Dan Ariely:  In the last Ig Nobel Award, which is one of my favorite awards of the year, there was an Italian paper that got the award, and they got it for theshowing that it’s better to promote people randomly than promote people according to their skill.  Now why is this the case? The Peter Principle is that people get promoted in their job until their level of incompetence.  Right?  You get promoted and promoted and promoted until you don’t perform that well.  So it means that if you follow this process, everybody will get to the level of incompetence, but if you promote people randomly, you might not get to this Peter Principle.  

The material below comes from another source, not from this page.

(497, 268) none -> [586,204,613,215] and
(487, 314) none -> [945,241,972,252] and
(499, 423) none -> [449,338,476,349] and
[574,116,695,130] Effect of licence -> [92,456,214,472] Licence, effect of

One of the problems with promotions is that we promote people based on outcomes, not about the quality of their decisions.  So imagine if you were in charge with some news or some seafood restaurant and you decide to open a new restaurant in the gulf a week before BP decided to spill lots of oil intothe gulf.  Would you get promoted after that?  Now, if you just thought about the outcome, the outcome was devastating to the company.  You just opened your restaurant, you spent a lot of money, all the seafood supply is dissolved and there’s no more tourists.  So from the outcome perspective, it’s awful, from a decision perspective, you might have been the most careful, wonderful employee.  You must have checked all of the details and the tourist movement and this might have been the best decision possible.  

Now, if we have a tendency to reward outcomes rather than decisions, we’re not necessarily going to promote the right people.  Because what we want is people who have good skills in making decision, not people who are lucky.  Unless you believe in luck or you believe in people kind of have shoe horns and stuff like that and it helps them in the future.  But if you promoted or you didn’t promote somebody who made a really right decision, took all the information into account and then something terrible happened, there’s a good chance this person will continue to make right thoughtful, deliberate decision.  Whereas, if you took somebody who just, you know, waved their finger around and use their intuition and did some decisions that happened to be right, all of a sudden you are promoting somebody who might not be that good for the job.  

Now this is tough. Right?  Because outcomes are easily measurable and effort and thoughtfulness and quality of the decision is not as easily measurable.  But I think to promote the right people; we really have to shift away from promoting outcomes to promoting actual decision quality and investment in thedecision.